Among archery hunters there are two camps: loyalists who find a setup that works and stick with it forever and those always looking for the next big thing. If you count yourself among the latter, 2014 offers enough new gear to keep you busy, and broke, until a whole new crop of gear arrives next year.
To save you some of the headache and money, Petersen's Hunting decided I should put five broadheads to the test trying to find out which live up to their marketing hype. Those tested range from new takes on the classics to, dare I say, cutting-edge designs pushing the term broadhead into new territory.
All performed well enough to earn a place in quivers this fall, but a few stood out from the crowd. These heads were evaluated on the three Ps — penetration, price, and, that intangible but important factor, performance (which includes cutting diameter). Here's what I found.
I'll admit it: I have a hard time taking short broadheads seriously. They just look too cute to be deadly, but all the evidence, including personal experience on deer and antelope, is contrary to my prejudice. Cabela's STK-3
features nearly three inches of total cutting surface and a wound-channel diameter of 1 1„8 inches. The stainless steel blades measure .035 inch thick, so they should stand up to some abuse, though don't expect them to blow through a shoulder blade without bending or breaking.
What these compact heads do best is fly straight, particularly in windy conditions at long distances, making them the ideal choice for antelope and mule deer hunting out West or beanfield shots on eastern whitetails. In testing, penetration with the 100-grain heads was more than adequate, though not outstanding.
Priced at $25 for a pack of three, these are easily the best bargain of the bunch.
25 per three
Grim Reaper Hybrid
There's a lot to like about Grim Reaper's new-for-2014 point
, especially for commitment-phobes like me who have a hard time choosing between a fixed-blade broadhead and an expandable.

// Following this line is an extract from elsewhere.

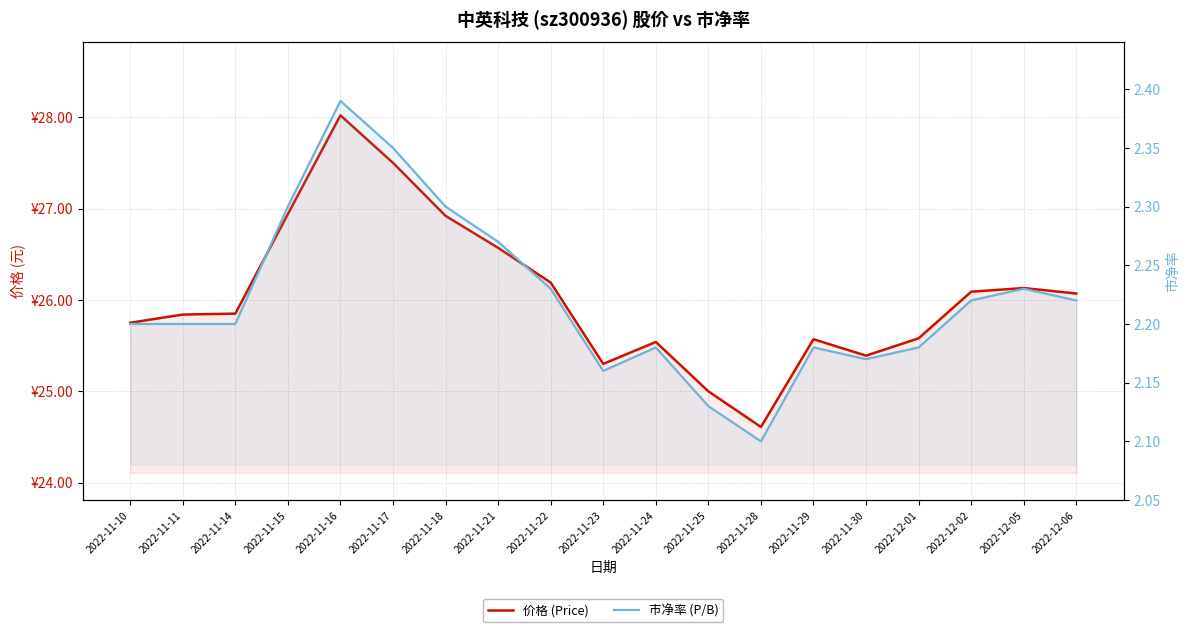

How many interior local peaks does the 市净率 (P/B) series have?

4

These heads deliver with two stainless-steel blades fixed to the aircraft-grade aluminum ferrule and two additional expanding blades that fold back to increase the total damage diameter to 1½ inches.
And if that's not enough cutting surface for you, the back of the fixed blades are also honed to a razor edge, causing massive hemorrhaging should the blade not pass completely through. The chisel tip is machined from solid steel to bust through bone should your shot encounter a shoulder or rib. As such, I wouldn't hesitate to use them on elk, especially when matched with a heavier arrow to aid in penetration.
The Hybrid feels more robust than any other head in the test and was the top penetrator.
40 per three
Muzzy Phantom SC
Built like a butcher, stout with a knife block's worth of blades, Muzzy's
newest broadhead should slice cleanly through the biggest of big game, leaving a bloody trail in its wake. Though the company calls the two backing blades bleeders, at nearly ¾ of an inch, they're larger than some competitors' compact heads. The main blades measure a full inch in length and cut a wide 1 1„8-inch path through hair, hide, and muscle.
Considering they're crafted from .050-inch steel around a solid-steel ferrule, I wouldn't be surprised if bone didn't yield to these broadheads, either. But never count on such luck when you're making the shot. The four-blade design is finicky and may require some time-consuming tuning to get them to fly straight, particularly when fired at lightning speeds, but it's more than worth it.
The learning curve here for tuning is a small price to pay for excellent overall performance.
40 per three
NAP Spitfire Maxx
At 1 11„16 inches long, not counting the threads, the new Trophy-Tip version of New Archery's Spitfire Maxx
is a lean killing machine. That length in a 100-grain head creeps the front-of-center weight of your arrow forward, delivering greater impact and penetration. The hard, pointed tip also eliminates any chance of planing, ensuring field-tip-like flight.
This is all well and good, not to mention exactly what you'd expect from an expandable, but the Maxx's main selling point is a maximum cutting diameter of 1¾ inches from three offset fold-back blades. With internal spring clips holding the blades in place, there's a less than zero chance of premature deployment. In fact, the clips are so tight I was worried about just the opposite, but in shot after test shot, they never failed to open.
These heads performed best, penetrated admirably, and they're not overly priced...best in show.
40 per three
Rage's newest three-blade incarnation
looks more like an escape pod from the Death Star than a broadhead, leading some skeptics to decry it as a gimmick. I'd advise against passing judgment before you see how it performs. The main head, along with three rear-sliding blades, does some serious damage.
The company calls it Kore Technology, and we can attest the thing bored .45-caliber entry holes in our Block target. One can only imagine what it will do to a deer as the .035-inch stainless-steel blades expand to a bloodletting 1.6-inch cutting diameter upon entry. A replaceable plastic
collar solidly holds the expanding blades in place, and no matter what I did, I couldn't get them to inadvertently slip out of the locked position. Long story short, these bad boys will do some damage.
The Rages penetrated the least of all the heads, but not by as much as I expected.